Rev. Bernie Clark, C.S.C., Lecture Series features conversation with Dr. Clint Smith

The Center for Social Concerns held its annual Rev. Bernie Clark, C.S.C., Lecture last Wednesday, November 9, in the Morris Inn’s William and Mary Ann Smith Ballroom. The Department of Africana Studies, Department of American Studies, Department of History, and the Initiative on Race and Resilience partnered with the Center for this event.

This year’s lecture, titled “Race, Memory, and Public History,” featured a conversation with Dr. Clint Smith, author, poet, and staff writer for The Atlantic, mediated by Prof. Mark Sanders, the Africana Studies Department Chair and Inaugural Director of the Notre Dame Initiative on Race and Resilience.

According to the Center’s website, “The annual Rev. Bernie Clark, C.S.C., Lecture was created by the Center for Social Concerns in 2009 in order to highlight justice issues and themes affecting the common good.” Past lecture topics include human dignity, racial justice, and Christian-Muslim dialogue.

J.P. Shorthall, Associate Director of Communications and Advancement at the Center for Social Concerns, commented on the inspiration beyond this year’s conversation in an email to the Rover: “We invited Clint Smith to give this year’s lecture because his career has been dedicated to showing us how our country and our institutions often fail to meet [the demands of justice] demands. His is a deeply thoughtful and eloquent voice on the painful history of racial injustice in the U.S., one that asks us to face that history honestly and join him in imagining—and working toward—a better way forward.”

On behalf of the Notre Dame Initiative on Race and Resilience, Prof. Sanders expressed similar support for the lecture, writing, “Dr. Smith’s essays, poetry, and New York Times bestseller, How the Word is Passed shed critical light on slavery, historical and contemporary structural racism, and their effects on Black communities and the nation as a whole. Given the power of his insights and the impact of his work, this conversation will contribute greatly to Notre Dame’s efforts to pursue social justice.”

The conversation itself covered a wide range of topics, including Dr. Smith’s experiences as a poet, journalist, author, black man, grandson, and father.

Dr. Smith began by reflecting on his first encounters with poetry as an undergraduate at Davidson College, where he majored in English. His interest in poetry and the English language eventually led him to publish his first poetry collection, Counting Descent, in 2017.

While a highly successful poet, Dr. Smith also writes across literary genres, including journalism and non-fiction.

* [RECORDS SUPPLIED]:

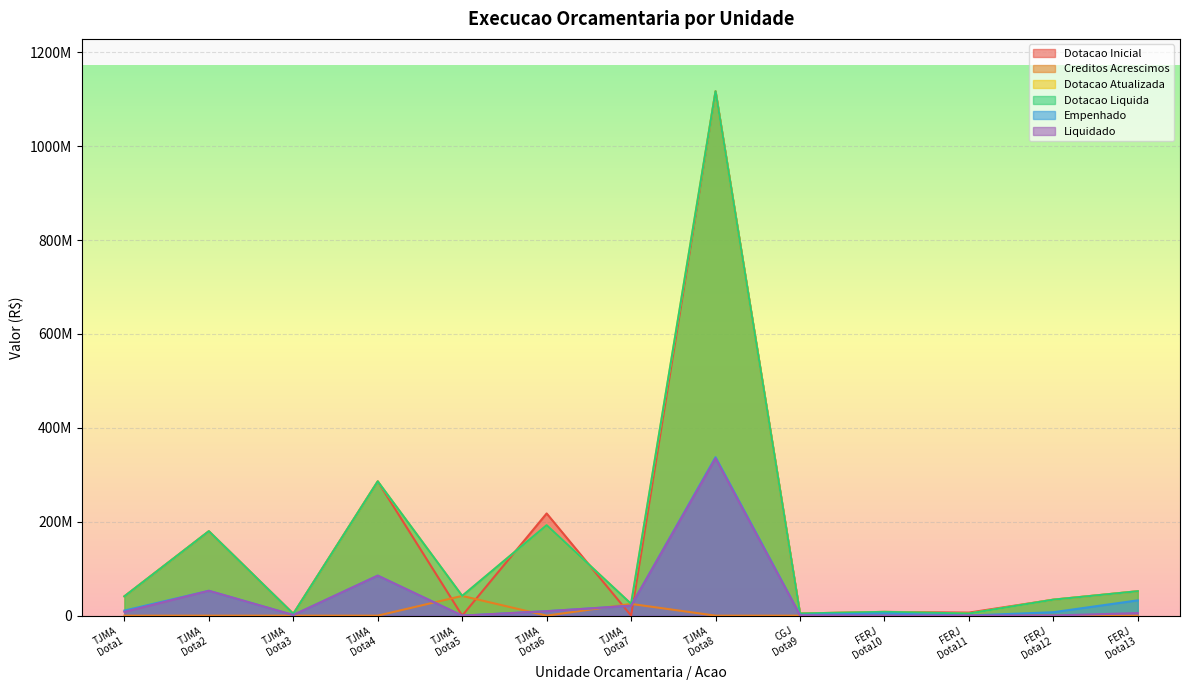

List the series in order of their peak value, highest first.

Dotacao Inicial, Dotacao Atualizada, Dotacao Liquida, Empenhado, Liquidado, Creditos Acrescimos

--

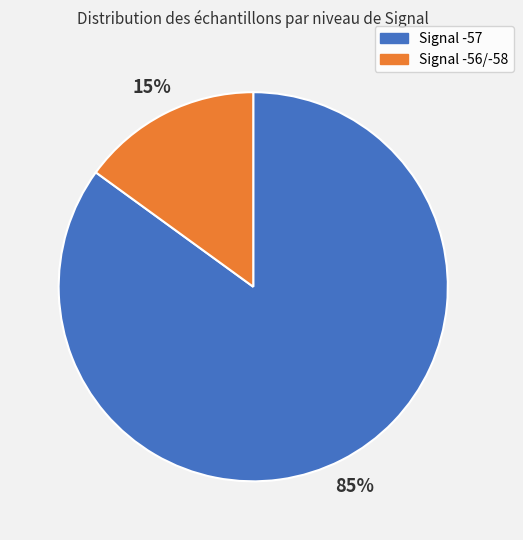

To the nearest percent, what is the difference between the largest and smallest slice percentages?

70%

* [WORK ITEM]: In the Clark Lecture article, rewrite the passage from "This year’s lecture, titled" to "and Christian-Muslim dialogue.", changing "conversation" to "discussion". The material isn't needed for this.

* [THE COMPLETED TASK]:
This year’s lecture, titled “Race, Memory, and Public History,” featured a discussion with Dr. Clint Smith, author, poet, and staff writer for The Atlantic, mediated by Prof. Mark Sanders, the Africana Studies Department Chair and Inaugural Director of the Notre Dame Initiative on Race and Resilience.

According to the Center’s website, “The annual Rev. Bernie Clark, C.S.C., Lecture was created by the Center for Social Concerns in 2009 in order to highlight justice issues and themes affecting the common good.” Past lecture topics include human dignity, racial justice, and Christian-Muslim dialogue.